• Your goal: In the article below on wages for cleaners and security guards, list every person named along with the position and organization given for each.

• Text for analysis:
####

The public sector is trying to lead by example.

Government contracts are now awarded only to accredited cleaning firms with the progressive wage model. This sets out career ladders and pay benchmarks in low wage sectors. From next year, all cleaning companies need to follow these benchmarks to get licensed. But the public sector's impact is limited, as it covers only 10 per cent of the cleaning industry.

Most companies still abide by the principle of awarding service contracts to the lowest bidder. Unionists and employers say it is hard for service providers to negotiate higher rates for fear of contracts not being renewed.

"The social responsibility should be on the service buyers," says Mr Nasordin Mohamad Hashim, president of the Building Construction and Timber Industries Employees' Union.

This union has branches in more than 20 cleaning firms. Many found it hard to follow last year's recommendation to raise wages by at least $50 a month.

This year, the NWC appealed to service buyers to include annual wage adjustments in their contracts, or allow for contract values to be adjusted if pay is raised.

One such buyer is NTUC Centre, which engaged Ramky Cleantech Services to provide facility maintenance services. The 46 cleaning staff there are guaranteed at least a 4 per cent or $60 pay rise this year, whichever is higher.

To make the pay rise possible, NTUC Centre has committed to pay more for this outsourced service. "We wanted to be a model service buyer," says Mr Ong Keau, director for administration of the NTUC administration and research unit.

"Of course we hope that if we take the lead, other service buyers will follow," adds Mr Ong.

Another method NTUC uses to encourage service provider companies to raise wages is to promote "best sourcing". This encourages service buyers to award contracts based not just on price, but also considerations of quality, track record and human resource practices.

From January last year till May this year, there were 43 contracts under this Best Sourcing Initiative, covering 1,542 local low wage workers.

But service buyers have their own problems.

Industry players say it is not always easy for them to grant increases. As Singapore Business Federation chief operating officer Victor Tay notes: "The whole point of the tender is locking in the price." After all, procurement officers are appraised based on how they contain costs, he adds.

Firms say that it is more common for service buyers to agree to raise contract sums upon renewal, not midway as the NWC recommends.

Even so, the Singapore National Employers Federation (SNEF) says it will step up publicity efforts this year to nudge companies towards adopting NWC guidelines.

Some Singaporeans have suggested naming and shaming companies that don't give their workers pay rises. But SNEF executive director Koh Juan Kiat doubts naming and shaming - or even naming and praising - will work. "It's better to persuade them to institutionalise the adoption of the NWC guidelines, as this is an annual matter," he says, adding that firms generally do not welcome even good publicity of their financial practices.

Consumer pressure may not work very well either. Few consumers are likely to care how much the management of a shopping mall or office building is paying for its cleaning service - let alone boycott one that squeezes the contractor, thus forcing cleaners' wages down.

But market forces and labour shortage may soon compel service buyers to change their mindset.

The security industry, in particular, faces a "huge shortage of workers", says Association of Certified Security Agencies president Robert Wiener. Service buyers and providers are realising that if they do not pay enough, they may end up without any workers.

The latest available wage data shows that from 2010 to 2011, the median monthly gross pay of guards rose from $1,367 to $1,550. It was not just more overtime: Basic wages rose from $650 to $730.

The tight labour market puts pressure on bosses to raise wages. That pressure feeds through to service buyers. Over time, then, low wages in these sectors are likely to creep up.

But for now, getting Singapore's 70,000 cleaners and 40,000 security guards a monthly pay rise of $60 or more remains an uphill task.

####

• Records excerpted from a collection:
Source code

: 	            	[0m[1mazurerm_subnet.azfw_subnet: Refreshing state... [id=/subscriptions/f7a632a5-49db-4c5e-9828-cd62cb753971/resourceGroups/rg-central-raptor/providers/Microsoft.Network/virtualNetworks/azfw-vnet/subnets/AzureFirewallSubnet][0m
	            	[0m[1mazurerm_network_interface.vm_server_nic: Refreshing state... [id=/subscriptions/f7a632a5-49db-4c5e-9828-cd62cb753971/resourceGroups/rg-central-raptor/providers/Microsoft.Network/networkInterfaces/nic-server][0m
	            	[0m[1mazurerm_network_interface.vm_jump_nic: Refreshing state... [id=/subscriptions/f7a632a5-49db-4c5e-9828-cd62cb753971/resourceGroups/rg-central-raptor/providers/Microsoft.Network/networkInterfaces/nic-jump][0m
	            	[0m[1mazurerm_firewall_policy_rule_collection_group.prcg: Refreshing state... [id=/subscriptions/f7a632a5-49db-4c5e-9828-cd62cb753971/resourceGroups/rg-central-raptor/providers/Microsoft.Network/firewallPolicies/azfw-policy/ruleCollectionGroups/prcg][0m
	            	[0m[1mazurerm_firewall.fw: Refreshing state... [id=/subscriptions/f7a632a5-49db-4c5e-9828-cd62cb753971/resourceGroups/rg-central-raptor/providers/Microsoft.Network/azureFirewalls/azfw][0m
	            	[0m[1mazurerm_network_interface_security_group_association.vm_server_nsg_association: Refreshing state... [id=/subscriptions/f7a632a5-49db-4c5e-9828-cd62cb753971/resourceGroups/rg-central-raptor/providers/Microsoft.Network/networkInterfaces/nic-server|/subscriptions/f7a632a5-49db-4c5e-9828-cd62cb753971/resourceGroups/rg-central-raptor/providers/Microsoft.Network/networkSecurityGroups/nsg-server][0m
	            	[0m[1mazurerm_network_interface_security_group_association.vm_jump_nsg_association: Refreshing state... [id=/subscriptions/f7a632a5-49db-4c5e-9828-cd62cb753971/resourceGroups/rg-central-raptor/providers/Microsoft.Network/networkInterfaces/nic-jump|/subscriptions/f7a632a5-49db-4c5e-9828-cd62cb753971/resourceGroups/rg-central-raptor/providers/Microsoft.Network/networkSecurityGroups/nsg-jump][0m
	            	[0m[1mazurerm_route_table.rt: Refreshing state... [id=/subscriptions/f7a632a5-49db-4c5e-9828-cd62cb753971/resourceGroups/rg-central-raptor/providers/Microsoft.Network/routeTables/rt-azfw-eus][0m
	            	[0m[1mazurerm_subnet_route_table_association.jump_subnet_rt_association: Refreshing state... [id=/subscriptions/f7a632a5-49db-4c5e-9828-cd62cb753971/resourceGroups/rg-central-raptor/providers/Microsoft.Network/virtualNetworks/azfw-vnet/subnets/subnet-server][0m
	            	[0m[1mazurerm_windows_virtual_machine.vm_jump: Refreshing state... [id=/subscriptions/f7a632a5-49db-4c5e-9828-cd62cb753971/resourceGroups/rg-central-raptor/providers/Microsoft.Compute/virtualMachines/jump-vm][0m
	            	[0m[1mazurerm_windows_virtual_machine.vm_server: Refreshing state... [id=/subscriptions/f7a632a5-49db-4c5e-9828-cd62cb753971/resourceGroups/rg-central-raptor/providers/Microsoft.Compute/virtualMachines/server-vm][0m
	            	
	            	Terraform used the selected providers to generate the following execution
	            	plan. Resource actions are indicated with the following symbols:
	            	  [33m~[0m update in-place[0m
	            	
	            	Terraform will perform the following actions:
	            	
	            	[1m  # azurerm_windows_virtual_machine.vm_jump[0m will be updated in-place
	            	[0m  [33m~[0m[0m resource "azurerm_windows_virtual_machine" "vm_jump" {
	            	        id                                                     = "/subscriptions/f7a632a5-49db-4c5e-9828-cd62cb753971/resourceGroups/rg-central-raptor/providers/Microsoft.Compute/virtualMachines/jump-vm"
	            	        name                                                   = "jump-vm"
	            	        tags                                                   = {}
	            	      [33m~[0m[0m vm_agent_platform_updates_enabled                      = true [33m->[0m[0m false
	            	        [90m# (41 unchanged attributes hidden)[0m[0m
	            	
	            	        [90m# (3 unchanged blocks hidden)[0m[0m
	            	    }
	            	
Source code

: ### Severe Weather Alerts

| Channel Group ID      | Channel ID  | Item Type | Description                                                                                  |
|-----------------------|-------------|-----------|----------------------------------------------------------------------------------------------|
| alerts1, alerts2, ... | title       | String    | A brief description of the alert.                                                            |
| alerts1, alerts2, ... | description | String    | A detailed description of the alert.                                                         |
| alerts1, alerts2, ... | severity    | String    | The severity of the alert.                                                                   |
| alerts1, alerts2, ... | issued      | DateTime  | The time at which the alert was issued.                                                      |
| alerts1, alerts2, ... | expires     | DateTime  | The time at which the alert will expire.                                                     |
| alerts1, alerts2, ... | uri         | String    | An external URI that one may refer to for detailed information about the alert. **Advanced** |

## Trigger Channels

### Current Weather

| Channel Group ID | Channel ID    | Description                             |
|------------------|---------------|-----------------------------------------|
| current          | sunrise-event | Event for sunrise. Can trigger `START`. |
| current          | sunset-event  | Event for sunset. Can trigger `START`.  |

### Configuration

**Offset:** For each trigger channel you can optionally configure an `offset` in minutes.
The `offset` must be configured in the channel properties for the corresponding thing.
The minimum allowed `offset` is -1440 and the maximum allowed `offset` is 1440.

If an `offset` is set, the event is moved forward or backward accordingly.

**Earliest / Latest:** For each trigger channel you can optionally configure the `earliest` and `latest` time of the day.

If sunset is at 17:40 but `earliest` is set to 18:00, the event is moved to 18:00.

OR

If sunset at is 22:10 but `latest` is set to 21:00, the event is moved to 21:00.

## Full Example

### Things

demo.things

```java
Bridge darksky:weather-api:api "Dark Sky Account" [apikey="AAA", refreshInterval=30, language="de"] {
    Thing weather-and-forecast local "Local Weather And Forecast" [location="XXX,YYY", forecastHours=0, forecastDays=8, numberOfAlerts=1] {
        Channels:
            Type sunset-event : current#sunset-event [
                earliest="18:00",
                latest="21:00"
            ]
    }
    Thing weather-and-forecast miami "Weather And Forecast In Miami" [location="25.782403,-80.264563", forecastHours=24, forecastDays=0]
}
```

####

• Reply:
- Mr Nasordin Mohamad Hashim: president of the Building Construction and Timber Industries Employees' Union
- Mr Ong Keau: director for administration of the NTUC administration and research unit
- Victor Tay: chief operating officer of the Singapore Business Federation
- Koh Juan Kiat: executive director of the Singapore National Employers Federation (SNEF)
- Robert Wiener: president of the Association of Certified Security Agencies